VALDOSTA – Less than two weeks out from the start of Fall Semester 2023, overall enrollment at Valdosta State University is trending up, which would be the school’s first increase since 2020.

“The last couple years following the pandemic have been tough for all of higher education and for VSU,” said Dr. Richard A. Carvajal, VSU president, “but we put a plan in place last year to turn things around, and thanks to the hard work of our faculty and staff, that plan is working.”

As part of that work, VSU re-tooled its admissions and advising teams, launched a new national marketing campaign, and revamped multiple degree programs to increase student interest. The university also made significant investments in its Graduate School and Online College for Career Advancement, which was launched in 2021.

Those efforts do appear to be working. Graduate School enrollment is up 22 percent in just the last year, while Online College for Career Advancement headcount is up nearly 80 percent. Within the traditional undergraduate population, which had seen the biggest decline in recent years, retention is returning to pre-pandemic levels, and this fall’s new entering class is up nearly 5 percent since this time last year.

“Every industry has changed since the pandemic, and we’ve had to change, too,” Carvajal said. “I’m really proud of the work our team has done, and it’s exciting to see it paying off.”
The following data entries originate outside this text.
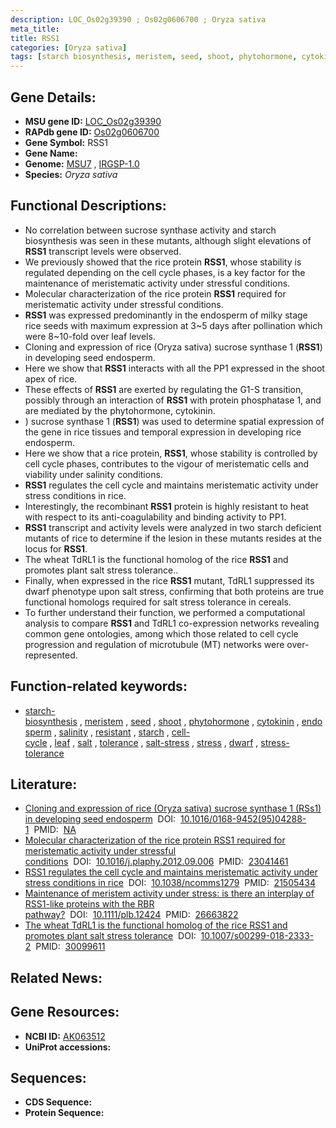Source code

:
 ```yaml
---
description: LOC_Os02g39390 ; Os02g0606700 ; Oryza sativa
meta_title:
title: RSS1
categories: [Oryza sativa]
tags: [starch biosynthesis, meristem, seed, shoot, phytohormone, cytokinin, endosperm, salinity, resistant, starch, cell cycle, leaf, salt, tolerance, salt stress, stress, dwarf, stress tolerance]
---
```


## Gene Details:
- **MSU gene ID:** [LOC_Os02g39390](http://rice.uga.edu/cgi-bin/ORF_infopage.cgi?orf=LOC_Os02g39390)  
- **RAPdb gene ID:** [Os02g0606700](https://rapdb.dna.affrc.go.jp/locus/?name=Os02g0606700)  
- **Gene Symbol:** RSS1
- **Gene Name:**
- **Genome:**  [MSU7](http://rice.uga.edu/)&nbsp;,&nbsp;[IRGSP-1.0](https://rapdb.dna.affrc.go.jp/download/irgsp1.html)
- **Species:** *Oryza sativa*

## Functional Descriptions:
   - No correlation between sucrose synthase activity and starch biosynthesis was seen in these mutants, although slight elevations of **RSS1** transcript levels were observed.
   - We previously showed that the rice protein **RSS1**, whose stability is regulated depending on the cell cycle phases, is a key factor for the maintenance of meristematic activity under stressful conditions.
   - Molecular characterization of the rice protein **RSS1** required for meristematic activity under stressful conditions.
   - **RSS1** was expressed predominantly in the endosperm of milky stage rice seeds with maximum expression at 3~5 days after pollination which were 8~10-fold over leaf levels.
   - Cloning and expression of rice (Oryza sativa) sucrose synthase 1 (**RSS1**) in developing seed endosperm.
   - Here we show that **RSS1** interacts with all the PP1 expressed in the shoot apex of rice.
   - These effects of **RSS1** are exerted by regulating the G1-S transition, possibly through an interaction of **RSS1** with protein phosphatase 1, and are mediated by the phytohormone, cytokinin.
   - ) sucrose synthase 1 (**RSS1**) was used to determine spatial expression of the gene in rice tissues and temporal expression in developing rice endosperm.
   - Here we show that a rice protein, **RSS1**, whose stability is controlled by cell cycle phases, contributes to the vigour of meristematic cells and viability under salinity conditions.
   - **RSS1** regulates the cell cycle and maintains meristematic activity under stress conditions in rice.
   - Interestingly, the recombinant **RSS1** protein is highly resistant to heat with respect to its anti-coagulability and binding activity to PP1.
   - **RSS1** transcript and activity levels were analyzed in two starch deficient mutants of rice to determine if the lesion in these mutants resides at the locus for **RSS1**.
   - The wheat TdRL1 is the functional homolog of the rice **RSS1** and promotes plant salt stress tolerance..
   - Finally, when expressed in the rice **RSS1** mutant, TdRL1 suppressed its dwarf phenotype upon salt stress, confirming that both proteins are true functional homologs required for salt stress tolerance in cereals.
   - To further understand their function, we performed a computational analysis to compare **RSS1** and TdRL1 co-expression networks revealing common gene ontologies, among which those related to cell cycle progression and regulation of microtubule (MT) networks were over-represented.

## Function-related keywords:
   - [starch-biosynthesis](/tags/starch-biosynthesis/)&nbsp;,&nbsp;[meristem](/tags/meristem/)&nbsp;,&nbsp;[seed](/tags/seed/)&nbsp;,&nbsp;[shoot](/tags/shoot/)&nbsp;,&nbsp;[phytohormone](/tags/phytohormone/)&nbsp;,&nbsp;[cytokinin](/tags/cytokinin/)&nbsp;,&nbsp;[endosperm](/tags/endosperm/)&nbsp;,&nbsp;[salinity](/tags/salinity/)&nbsp;,&nbsp;[resistant](/tags/resistant/)&nbsp;,&nbsp;[starch](/tags/starch/)&nbsp;,&nbsp;[cell-cycle](/tags/cell-cycle/)&nbsp;,&nbsp;[leaf](/tags/leaf/)&nbsp;,&nbsp;[salt](/tags/salt/)&nbsp;,&nbsp;[tolerance](/tags/tolerance/)&nbsp;,&nbsp;[salt-stress](/tags/salt-stress/)&nbsp;,&nbsp;[stress](/tags/stress/)&nbsp;,&nbsp;[dwarf](/tags/dwarf/)&nbsp;,&nbsp;[stress-tolerance](/tags/stress-tolerance/)

## Literature:
   - [Cloning and expression of rice (Oryza sativa) sucrose synthase 1 (RSs1) in developing seed endosperm](https://www.doi.org/10.1016/0168-9452(95)04288-1)&nbsp;&nbsp;DOI:&nbsp;&nbsp;[10.1016/0168-9452(95)04288-1](https://www.doi.org/10.1016/0168-9452(95)04288-1)&nbsp;&nbsp;PMID:&nbsp;&nbsp;[NA](https://pubmed.ncbi.nlm.nih.gov/NA/)
   - [Molecular characterization of the rice protein RSS1 required for meristematic activity under stressful conditions](https://www.doi.org/10.1016/j.plaphy.2012.09.006)&nbsp;&nbsp;DOI:&nbsp;&nbsp;[10.1016/j.plaphy.2012.09.006](https://www.doi.org/10.1016/j.plaphy.2012.09.006)&nbsp;&nbsp;PMID:&nbsp;&nbsp;[23041461](https://pubmed.ncbi.nlm.nih.gov/23041461/)
   - [RSS1 regulates the cell cycle and maintains meristematic activity under stress conditions in rice](https://www.doi.org/10.1038/ncomms1279)&nbsp;&nbsp;DOI:&nbsp;&nbsp;[10.1038/ncomms1279](https://www.doi.org/10.1038/ncomms1279)&nbsp;&nbsp;PMID:&nbsp;&nbsp;[21505434](https://pubmed.ncbi.nlm.nih.gov/21505434/)
   - [Maintenance of meristem activity under stress: is there an interplay of RSS1-like proteins with the RBR pathway?](https://www.doi.org/10.1111/plb.12424)&nbsp;&nbsp;DOI:&nbsp;&nbsp;[10.1111/plb.12424](https://www.doi.org/10.1111/plb.12424)&nbsp;&nbsp;PMID:&nbsp;&nbsp;[26663822](https://pubmed.ncbi.nlm.nih.gov/26663822/)
   - [The wheat TdRL1 is the functional homolog of the rice RSS1 and promotes plant salt stress tolerance](https://www.doi.org/10.1007/s00299-018-2333-2)&nbsp;&nbsp;DOI:&nbsp;&nbsp;[10.1007/s00299-018-2333-2](https://www.doi.org/10.1007/s00299-018-2333-2)&nbsp;&nbsp;PMID:&nbsp;&nbsp;[30099611](https://pubmed.ncbi.nlm.nih.gov/30099611/)

## Related News:

## Gene Resources:
- **NCBI ID:**  [AK063512](http://www.ncbi.nlm.nih.gov/nuccore/AK063512)
- **UniProt accessions:** [](https://www.uniprot.org/uniprotkb//entry)

## Sequences:
- **CDS Sequence:**
- **Protein Sequence:**
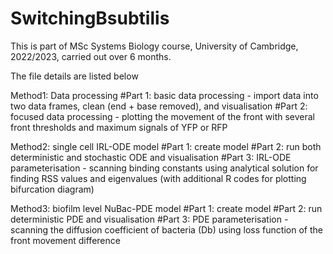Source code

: # SwitchingBsubtilis

This is part of MSc Systems Biology course, University of Cambridge, 2022/2023, carried out over 6 months.

The file details are listed below

Method1: Data processing 
#Part 1: basic data processing - import data into two data frames, clean (end + base removed), and visualisation 
#Part 2: focused data processing - plotting the movement of the front with several front thresholds and maximum signals of YFP or RFP

Method2: single cell IRL-ODE model
#Part 1: create model
#Part 2: run both deterministic and stochastic ODE and visualisation
#Part 3: IRL-ODE parameterisation - scanning binding constants using analytical solution for finding RSS values and eigenvalues (with additional R codes for plotting bifurcation diagram) 

Method3: biofilm level NuBac-PDE model
#Part 1: create model
#Part 2: run deterministic PDE and visualisation
#Part 3: PDE parameterisation - scanning the diffusion coefficient of bacteria (Db) using loss function of the front movement difference
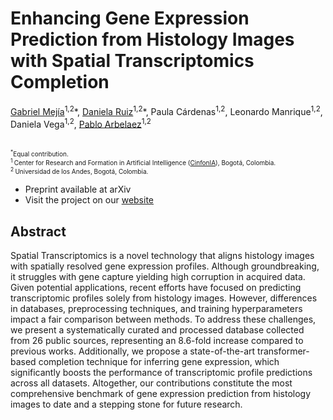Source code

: # Enhancing Gene Expression Prediction from Histology Images with Spatial Transcriptomics Completion

[Gabriel Mejía](https://scholar.google.com/citations?hl=es&user=yh69hnYAAAAJ)<sup>1,2</sup>\*, [Daniela Ruiz](https://scholar.google.com/citations?hl=es&user=Zm-tYR0AAAAJ)<sup>1,2</sup>\*, Paula Cárdenas<sup>1,2</sup>, Leonardo Manrique<sup>1,2</sup>, Daniela Vega<sup>1,2</sup>, [Pablo Arbelaez](https://scholar.google.com/citations?hl=es&user=k0nZO90AAAAJ)<sup>1,2</sup> <br/>

<br/>
<font size="1"><sup>*</sup>Equal contribution.</font><br/>
<font size="1"><sup>1 </sup> Center  for  Research  and  Formation  in  Artificial  Intelligence (<a href="https://cinfonia.uniandes.edu.co">CinfonIA</a>), Bogotá, Colombia.</font><br/>
<font size="1"><sup>2 </sup> Universidad  de  los  Andes,  Bogotá, Colombia.</font><br/>

- Preprint available at arXiv
- Visit the project on our [website](https://danielaruizl1.github.io/)

## Abstract

Spatial Transcriptomics is a novel technology that aligns histology images with spatially resolved gene expression profiles. Although groundbreaking, it struggles with gene capture yielding high corruption in acquired data. Given potential applications, recent efforts have focused on predicting transcriptomic profiles solely from histology images. However, differences in databases, preprocessing techniques, and training hyperparameters impact a fair comparison between methods. To address these challenges, we present a systematically curated and processed database collected from 26 public sources, representing an 8.6-fold increase compared to previous works. Additionally, we propose a state-of-the-art transformer-based completion technique for inferring gene expression, which significantly boosts the performance of transcriptomic profile predictions across all datasets. Altogether, our contributions constitute the most comprehensive benchmark of gene expression prediction from histology images to date and a stepping stone for future research.
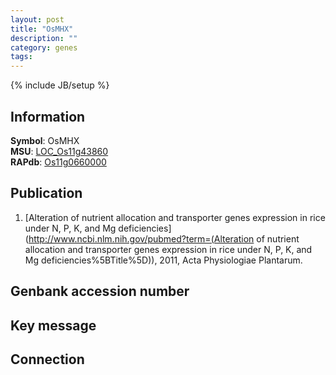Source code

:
 ```yaml
---
layout: post
title: "OsMHX"
description: ""
category: genes
tags: 
---
```

{% include JB/setup %}

## Information
__Symbol__: OsMHX  
__MSU__: [LOC_Os11g43860](http://rice.plantbiology.msu.edu/cgi-bin/ORF_infopage.cgi?orf=LOC_Os11g43860)  
__RAPdb__: [Os11g0660000](http://rapdb.dna.affrc.go.jp/viewer/gbrowse_details/irgsp1?name=Os11g0660000)  

## Publication
1. [Alteration of nutrient allocation and transporter genes expression in rice under N, P, K, and Mg deficiencies](http://www.ncbi.nlm.nih.gov/pubmed?term=(Alteration of nutrient allocation and transporter genes expression in rice under N, P, K, and Mg deficiencies%5BTitle%5D)), 2011, Acta Physiologiae Plantarum.

## Genbank accession number

## Key message

## Connection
This time last year, Carvajal laid out plans for a multi-year effort to address higher education’s changing landscape and set VSU up for long-term success.

“We’re making the improvements needed to attract and retain traditional, online, and graduate learners,” he said. “Succeeding with all three groups is a big part of what the successful university of tomorrow will look like.”

In the year ahead, the institution will continue the work started last year. The hope is to make traditional undergraduate degree programs more career-focused, increase participation in Greek life and other on-campus experiences, and continue growing Graduate School and Online College for Career Advancement enrollments.

“We’re happy about the progress we’ve made, but we’re certainly not done,” Carvajal said. “It’s been a tough few years, but we’re thrilled about where VSU is headed.”